● Source extract
· · · ·

Wastelands: Stories of the Apocalypse
Wastelands: Stories of the Apocalypse
Various Authors | 2008 | Dystopia, Horror, Science Fiction/Fantasy
6
7.0 (3 Ratings)
Book Rating
A few stories were good (0 more)
Some stories didn't belong (0 more)
From the Book of Revelations to the Road Warrior; from A Canticle for Leibowitz to the Road, storytellers have long imagined the end of the world, weaving eschatological tales of catastrophe, chaos, and calamity. In doing so, these visionary authors have addressed one of the most challenging and enduring themes of imaginative fiction: the nature of life in the aftermath of total societal collapse.

Overall, there were a few good stories inside this book, but some of them seemed out of place, and there were ones that were just boring or not written well (like ending the story just to make it a short story). I only recommend this book to people who absolutely love dystopian stories, but for those who are just light readers of it, I don't think you'd enjoy it.

Being that this is a review for a handful of short stories, I am only going to mention the ones I really liked.

"Salvage" by Orson Scott Card
A long time after atom bombs have destroyed most of the Earth, a young man named Deaver finds out that there may be gold hidden within a Mormon temple, and he's willing to risk everything to get it.
I loved the story, the characters, and the playful banter between them.

"Bread and Bombs" by M. Rickert
During war time, children become curious about an odd neighbor who moves in. Parents demand that their children stay away from them because the neighbor's people are the reason so many people have died.

· · · ·

● Data shown
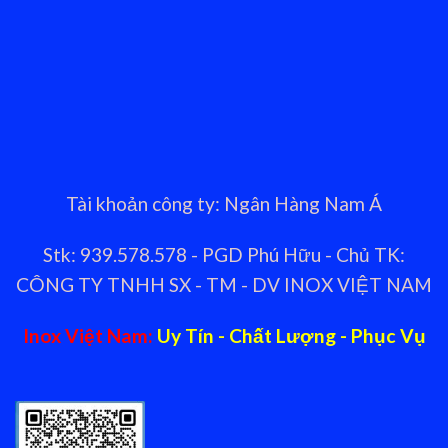
Tài khoản công ty: Ngân Hàng Nam Á
Stk: 939.578.578 - PGD Phú Hữu - Chủ TK:
CÔNG TY TNHH SX - TM - DV INOX VIỆT NAM
Inox Việt Nam:
Uy Tín - Chất Lượng - Phục Vụ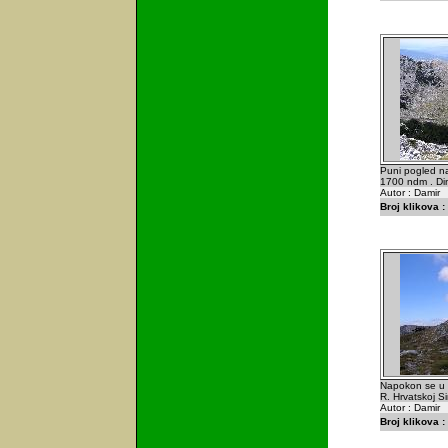
Puni pogled na
1700 ndm . Din
Autor : Damir
Broj klikova :
Napokon se u da
R. Hrvatskoj S
Autor : Damir
Broj klikova :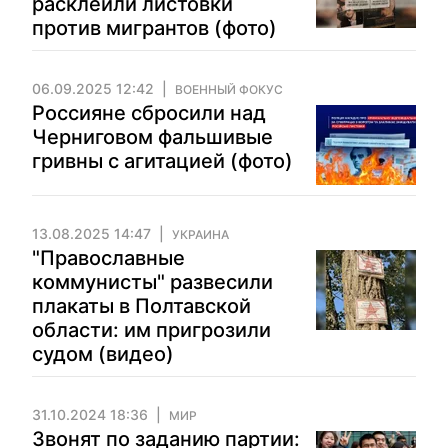
расклеили листовки
против мигрантов (фото)
06.09.2025 12:42
ВОЕННЫЙ ФОКУС
Россияне сбросили над
Черниговом фальшивые
гривны с агитацией (фото)
13.08.2025 14:47
УКРАИНА
"Православные
коммунисты" развесили
плакаты в Полтавской
области: им пригрозили
судом (видео)
31.10.2024 18:36
МИР
Звонят по заданию партии: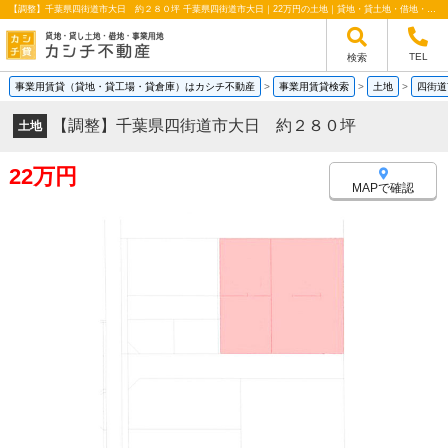
【調整】千葉県四街道市大日 約２８０坪 千葉県四街道市大日｜22万円の土地｜貸地・貸土地・借地・事業用地情報｜カシチ不動産
TEL
検索
事業用賃貸（貸地・貸工場・貸倉庫）はカシチ不動産
>
事業用賃貸検索
>
土地
>
四街道
【調整】千葉県四街道市大日 約２８０坪
土地
22万円
MAPで確認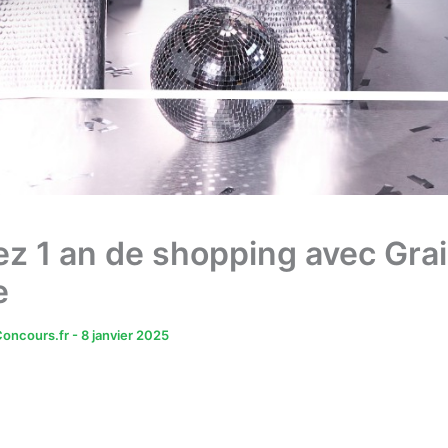
z 1 an de shopping avec Gra
e
oncours.fr
-
8 janvier 2025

· · · ·

● Assignment
Write out the part of the Wastelands review starting with "Being that this" and going on through "banter between them.".

● Response area
Being that this is a review for a handful of short stories, I am only going to mention the ones I really liked.

"Salvage" by Orson Scott Card
A long time after atom bombs have destroyed most of the Earth, a young man named Deaver finds out that there may be gold hidden within a Mormon temple, and he's willing to risk everything to get it.
I loved the story, the characters, and the playful banter between them.